A enfermeira contou também que chegando ao local foi verificado pela equipe que não havia nenhum sinal que pudesse sugerir que a queda de moto realmente tinha acontecido. “Procuramos e não vimos o veículo, não tinha sangue na rodovia e ainda percorremos aproximadamente uns 20km, até a cidade de União do Palmares, procurando as vítimas e não achamos nada”.

Para ela, o sentimento que fica é de revolta e tristeza, “porque podemos deixar de atender alguém que realmente precisa do serviço, além de arriscarmos nossas vidas a cada ocorrência”, relatou Mayara Tavares.

A PRF também percorreu a BR-104, no trecho indicado pelo solicitante e não achou nenhum sinal do acidente. Os policiais foram até um hospital local de União dos Palmares e nenhuma vítima de acidente de motocicleta tinha dado entrada na unidade.

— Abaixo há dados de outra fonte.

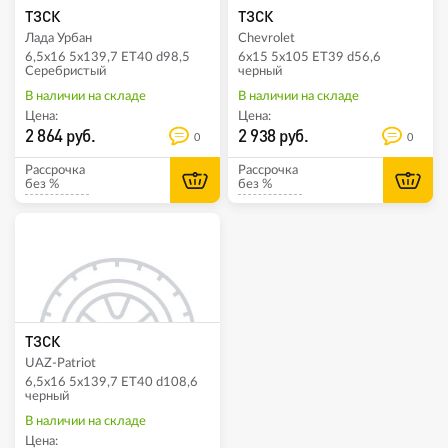
ТЗСК
ТЗСК
Лада Урбан
Chevrolet
6,5x16 5x139,7 ET40 d98,5
6x15 5x105 ET39 d56,6
Серебристый
черный
В наличии на складе
В наличии на складе
Цена:
Цена:
2 864 руб.
2 938 руб.
0
0
Рассрочка
Рассрочка
без %
без %
ТЗСК
UAZ-Patriot
6,5x16 5x139,7 ET40 d108,6
черный
В наличии на складе
Цена:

Outra equipe do Samu Alagoas deslocada para a ocorrência foi a do Serviço Aeromédico. Para o médico Marcos Viana, essa brincadeira de mau gosto pode acabar custando a vida de outras pessoas, que estão precisando realmente de um atendimento de urgência e emergência naquele momento.

“Quando fomos acionados para essa ocorrência, saímos o mais rápido possível. Sobrevoamos pela extensão da BR-104, chegando até a cidade de União dos Palmares, e nada da ocorrência. Então, percebemos que deveria ser um trote, uma atitude irresponsável e triste, e por causa dessa brincadeira de mau gosto, acabamos deixando uma grande área sem a cobertura”, desabafou.